Northwest Arkansas advocates for people who are not authorized to live in this country told reporter Dan Holtmeyer the uncertainty stemming from Donald Trump’s immigration policies has caused anxiety among the people they’re fighting for. On the one hand, the administration has so far continued the Obama-era program that postpones any enforcement against people who came into the country illegally as children.
And yet an intensified level of immigration enforcement has people on edge.
“You should be uncomfortable, you should look over your shoulder, and you need to be worried,” acting Immigration and Customs Enforcement director Thomas Homan told members of Congress last month.
That sounds cruel, doesn’t it? It sounds threatening. And it’s unfortunate for people who are not in compliance with U.S. law if they come into contact with enforcement agents.
The only solution for such anxieties is a well-defined, long-term federal policy on immigration that will be enforced fully by federal authorities. Until that happens, there will be no certainties. People will constantly have to wonder what would happen to them if they were caught and identified. Until our president and Congress develops a comprehensive approach to immigration and its enforcement, anxiety is going to be a part of the mix of emotions related to this issue. As we hear in the business world all the time, it’s uncertainty and a lack of predictability that sends the stock market into convulsions. When it comes to immigration, it isn’t stocks caught up in the frenzy; it’s people.
“There’s a certain resignation to a new level of fear and distrust,” said Mireya Reith, director of the Arkansas United Community Coalition that helps run a Springdale immigrant center. “This is what happens when you don’t take a comprehensive approach that’s been well thought-out and announced.”
Such a comprehensive approach will not come from people who believe the United States has no right to enforce its borders, that people who have decided to seek better lives for their families have some inalienable right to come to this land. It also will not come from people who believe the federal government can round up 11 million people and ship them back to their native lands.
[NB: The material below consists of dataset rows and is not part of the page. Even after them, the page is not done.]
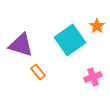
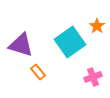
cyan square: moved 2 px down
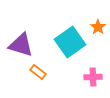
orange star: moved 1 px right, 1 px down
orange rectangle: rotated 14 degrees counterclockwise
pink cross: rotated 18 degrees clockwise
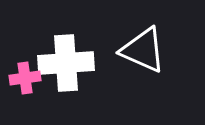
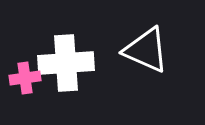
white triangle: moved 3 px right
To the extent that tougher enforcement discourages continuation of illegal immigration, it’s a step in the right direction. But people who take any joy in the prospects of tearing families apart are incapable of fully appreciating the human dimensions of this tragic situation.
Those we send to Washington, D.C., owe more attention, not just talk, to this issue. It’s not right to leave anyone — citizen, legal visitor or people who are here illegally — in a perpetual state of uncertainty. The United States can afford more legal immigration that creates more opportunities for people to share in the nation’s bounty.
But any real immigration reform will also clearly establish a line that defines who is legal and who is not, and some people will be on the losing end of that determination.
Cries of anxiety and a lack of compassion will always follow.